> [Record list]
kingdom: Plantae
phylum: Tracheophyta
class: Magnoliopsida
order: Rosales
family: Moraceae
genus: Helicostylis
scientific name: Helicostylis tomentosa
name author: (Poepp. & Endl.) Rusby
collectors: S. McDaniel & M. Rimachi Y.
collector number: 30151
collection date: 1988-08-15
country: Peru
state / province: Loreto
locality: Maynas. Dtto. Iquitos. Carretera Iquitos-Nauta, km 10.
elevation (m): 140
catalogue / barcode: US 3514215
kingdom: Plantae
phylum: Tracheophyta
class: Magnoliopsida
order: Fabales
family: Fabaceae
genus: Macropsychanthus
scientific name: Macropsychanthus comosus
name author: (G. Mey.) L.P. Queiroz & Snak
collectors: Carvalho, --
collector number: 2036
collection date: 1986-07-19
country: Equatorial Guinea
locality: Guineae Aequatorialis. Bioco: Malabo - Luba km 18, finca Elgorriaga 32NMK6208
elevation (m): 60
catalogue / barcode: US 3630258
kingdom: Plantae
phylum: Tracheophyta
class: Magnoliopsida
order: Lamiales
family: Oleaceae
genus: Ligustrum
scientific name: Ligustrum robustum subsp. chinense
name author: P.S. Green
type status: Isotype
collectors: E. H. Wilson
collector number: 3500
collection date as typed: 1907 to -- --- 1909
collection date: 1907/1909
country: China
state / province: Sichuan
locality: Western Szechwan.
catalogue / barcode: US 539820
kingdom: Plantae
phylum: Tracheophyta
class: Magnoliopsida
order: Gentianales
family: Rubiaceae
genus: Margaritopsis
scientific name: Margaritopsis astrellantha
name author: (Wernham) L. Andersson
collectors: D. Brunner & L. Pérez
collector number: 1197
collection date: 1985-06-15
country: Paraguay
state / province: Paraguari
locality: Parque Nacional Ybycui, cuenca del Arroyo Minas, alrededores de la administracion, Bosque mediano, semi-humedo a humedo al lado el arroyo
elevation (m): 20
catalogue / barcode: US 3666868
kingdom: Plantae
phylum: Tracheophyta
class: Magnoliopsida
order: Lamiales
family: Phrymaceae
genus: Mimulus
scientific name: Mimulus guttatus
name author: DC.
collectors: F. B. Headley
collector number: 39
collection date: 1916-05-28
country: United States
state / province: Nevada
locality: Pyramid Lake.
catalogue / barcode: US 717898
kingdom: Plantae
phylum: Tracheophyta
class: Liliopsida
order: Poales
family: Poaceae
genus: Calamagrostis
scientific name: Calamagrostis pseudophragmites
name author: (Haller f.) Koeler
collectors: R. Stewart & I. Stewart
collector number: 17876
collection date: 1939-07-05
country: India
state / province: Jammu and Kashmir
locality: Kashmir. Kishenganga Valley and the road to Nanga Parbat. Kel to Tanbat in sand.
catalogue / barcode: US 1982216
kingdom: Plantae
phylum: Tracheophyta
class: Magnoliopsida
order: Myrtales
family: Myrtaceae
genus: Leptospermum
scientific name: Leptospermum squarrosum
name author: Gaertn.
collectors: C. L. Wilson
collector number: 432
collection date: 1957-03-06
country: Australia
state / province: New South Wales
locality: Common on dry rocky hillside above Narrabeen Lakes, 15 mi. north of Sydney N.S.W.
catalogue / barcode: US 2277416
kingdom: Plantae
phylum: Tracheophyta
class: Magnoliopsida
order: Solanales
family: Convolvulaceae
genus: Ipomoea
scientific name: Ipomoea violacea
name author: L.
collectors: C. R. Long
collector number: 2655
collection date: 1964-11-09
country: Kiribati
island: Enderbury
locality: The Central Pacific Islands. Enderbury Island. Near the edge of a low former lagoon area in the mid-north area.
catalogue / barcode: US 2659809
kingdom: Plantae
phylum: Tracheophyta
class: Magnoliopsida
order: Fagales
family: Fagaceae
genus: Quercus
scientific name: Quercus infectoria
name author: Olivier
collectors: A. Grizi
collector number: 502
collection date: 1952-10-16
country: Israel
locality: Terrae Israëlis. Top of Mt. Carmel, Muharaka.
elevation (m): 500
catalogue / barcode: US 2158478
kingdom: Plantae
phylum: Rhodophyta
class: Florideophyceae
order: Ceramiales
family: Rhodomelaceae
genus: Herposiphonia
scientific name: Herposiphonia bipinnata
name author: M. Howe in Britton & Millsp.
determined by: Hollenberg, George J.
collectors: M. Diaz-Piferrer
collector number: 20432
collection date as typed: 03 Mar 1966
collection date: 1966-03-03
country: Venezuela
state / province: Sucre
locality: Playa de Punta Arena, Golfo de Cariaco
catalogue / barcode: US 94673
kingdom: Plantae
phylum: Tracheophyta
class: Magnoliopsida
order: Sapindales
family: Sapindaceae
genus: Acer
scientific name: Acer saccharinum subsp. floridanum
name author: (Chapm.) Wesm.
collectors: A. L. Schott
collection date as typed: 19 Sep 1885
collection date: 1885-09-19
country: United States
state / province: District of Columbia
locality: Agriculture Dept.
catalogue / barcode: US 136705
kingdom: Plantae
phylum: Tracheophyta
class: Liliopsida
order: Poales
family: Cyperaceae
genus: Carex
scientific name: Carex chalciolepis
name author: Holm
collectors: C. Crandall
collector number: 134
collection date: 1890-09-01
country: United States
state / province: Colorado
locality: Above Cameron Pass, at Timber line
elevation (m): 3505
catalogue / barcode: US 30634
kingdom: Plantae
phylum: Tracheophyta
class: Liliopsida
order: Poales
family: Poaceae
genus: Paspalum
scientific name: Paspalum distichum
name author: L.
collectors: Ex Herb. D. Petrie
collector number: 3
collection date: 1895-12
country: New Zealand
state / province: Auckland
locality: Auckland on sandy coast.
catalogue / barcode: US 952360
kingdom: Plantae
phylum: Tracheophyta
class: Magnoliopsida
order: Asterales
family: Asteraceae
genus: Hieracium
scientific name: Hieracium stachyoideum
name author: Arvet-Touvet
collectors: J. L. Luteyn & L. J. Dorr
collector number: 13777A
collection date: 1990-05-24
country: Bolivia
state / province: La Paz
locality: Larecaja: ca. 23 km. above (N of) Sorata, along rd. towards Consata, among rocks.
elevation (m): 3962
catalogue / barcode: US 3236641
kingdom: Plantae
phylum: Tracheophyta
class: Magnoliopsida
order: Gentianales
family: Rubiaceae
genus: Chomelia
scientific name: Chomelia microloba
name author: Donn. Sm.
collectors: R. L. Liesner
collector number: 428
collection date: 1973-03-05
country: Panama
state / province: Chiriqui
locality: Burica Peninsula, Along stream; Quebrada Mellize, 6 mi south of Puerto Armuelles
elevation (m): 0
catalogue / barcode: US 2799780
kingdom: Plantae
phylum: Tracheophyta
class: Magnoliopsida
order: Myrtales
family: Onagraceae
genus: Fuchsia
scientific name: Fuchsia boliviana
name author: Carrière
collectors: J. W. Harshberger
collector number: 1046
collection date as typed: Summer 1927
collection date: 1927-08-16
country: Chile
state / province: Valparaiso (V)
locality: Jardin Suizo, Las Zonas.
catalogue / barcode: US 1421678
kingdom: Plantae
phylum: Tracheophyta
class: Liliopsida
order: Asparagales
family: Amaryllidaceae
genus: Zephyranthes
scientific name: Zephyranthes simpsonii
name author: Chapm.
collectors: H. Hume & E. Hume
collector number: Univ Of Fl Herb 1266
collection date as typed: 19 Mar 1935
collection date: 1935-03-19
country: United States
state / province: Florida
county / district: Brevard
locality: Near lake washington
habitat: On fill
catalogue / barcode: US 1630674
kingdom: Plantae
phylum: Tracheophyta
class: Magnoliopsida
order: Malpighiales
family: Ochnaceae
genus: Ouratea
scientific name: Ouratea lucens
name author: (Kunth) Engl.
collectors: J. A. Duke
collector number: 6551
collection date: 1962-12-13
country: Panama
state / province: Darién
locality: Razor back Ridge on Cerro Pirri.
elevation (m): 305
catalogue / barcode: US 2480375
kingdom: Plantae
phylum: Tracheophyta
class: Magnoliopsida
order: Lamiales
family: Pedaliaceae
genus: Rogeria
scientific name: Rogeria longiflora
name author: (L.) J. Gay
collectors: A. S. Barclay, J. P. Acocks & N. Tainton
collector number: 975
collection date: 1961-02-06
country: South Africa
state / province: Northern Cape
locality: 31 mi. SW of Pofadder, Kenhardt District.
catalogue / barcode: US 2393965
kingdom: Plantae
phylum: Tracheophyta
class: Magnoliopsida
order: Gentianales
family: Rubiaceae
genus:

> [Set task] Copy, word for word, the stretch of the items above from the line that contains "state / province: Sucre" through the line that contains "genus: Carex", including both of those lines.

> [Written response]
state / province: Sucre
locality: Playa de Punta Arena, Golfo de Cariaco
catalogue / barcode: US 94673
kingdom: Plantae
phylum: Tracheophyta
class: Magnoliopsida
order: Sapindales
family: Sapindaceae
genus: Acer
scientific name: Acer saccharinum subsp. floridanum
name author: (Chapm.) Wesm.
collectors: A. L. Schott
collection date as typed: 19 Sep 1885
collection date: 1885-09-19
country: United States
state / province: District of Columbia
locality: Agriculture Dept.
catalogue / barcode: US 136705
kingdom: Plantae
phylum: Tracheophyta
class: Liliopsida
order: Poales
family: Cyperaceae
genus: Carex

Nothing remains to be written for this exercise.